- Founded: 1969
- Dissolved: 1978
- Ideology: Reformism Nonsectarianism
- Political position: Centre

= New Ulster Movement =

The New Ulster Movement (NUM) was a political pressure group in Northern Ireland which aimed to promote moderate and non-sectarian policies and to help candidates who supported Terence O'Neill, the Northern Ireland Prime Minister, in the election on 24 February 1969 which saw a split between candidates of the ruling Ulster Unionist Party.

The organisation was established in early 1969 under the Chairmanship of Brian Walker, and soon had a membership of around 8,000 people. Later in the year, Oliver Napier of the Ulster Liberal Party and Bob Cooper, formerly of the Ulster Unionist Party, were appointed as joint chairmen of its political committee.

Napier and Cooper wished to establish a new political party, a position which was strongly opposed by Walker. A meeting of the NUM was held on 30 December 1969 to decide on the way forward, and a committee was elected to investigate the feasibility of launching a new party at Easter in 1970.
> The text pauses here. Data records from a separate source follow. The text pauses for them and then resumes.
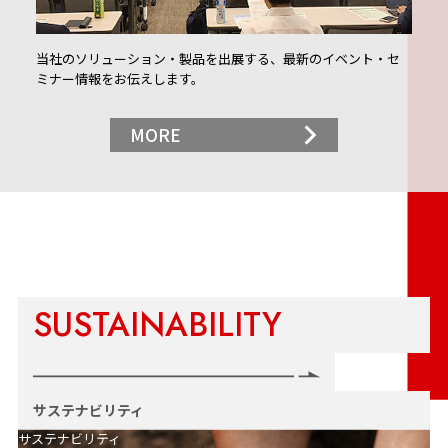
当社のソリューション・製品を出展する、最新のイベント・セ
ミナー情報をお伝えします。
MORE
SUSTAINABILITY
サステナビリティ
サステナビリティ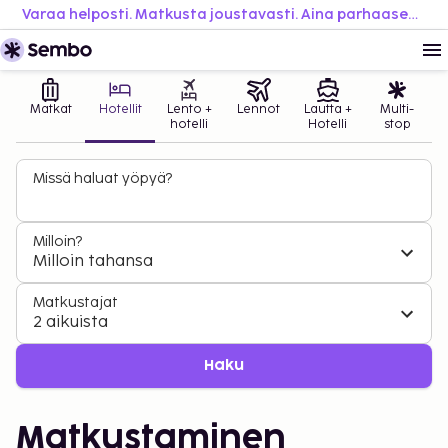
Varaa helposti. Matkusta joustavasti. Aina parhaaseen hintaan.
Matkat
Hotellit
Lento +
Lennot
Lautta +
Multi-
hotelli
Hotelli
stop
Missä haluat yöpyä?
Milloin?
Milloin tahansa
Matkustajat
2 aikuista
Haku
Matkustaminen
David Corkey, a member of the NUM, stood as an independent candidate in a by-election in South Antrim. He received 25.7% of the votes cast, and this helped build enthusiasm for the party.

Napier and Cooper launched the Alliance Party of Northern Ireland (APNI) on 21 April 1970, and used their access to the membership lists of the NUM to canvass for party members. Napier later estimated that 95–99% of NUM members left to join APNI, including eleven executive members.

In October, the NUM rewrote its constitution to prevent it from intervening in elections, and redefined itself as a think tank. It dissolved in 1978.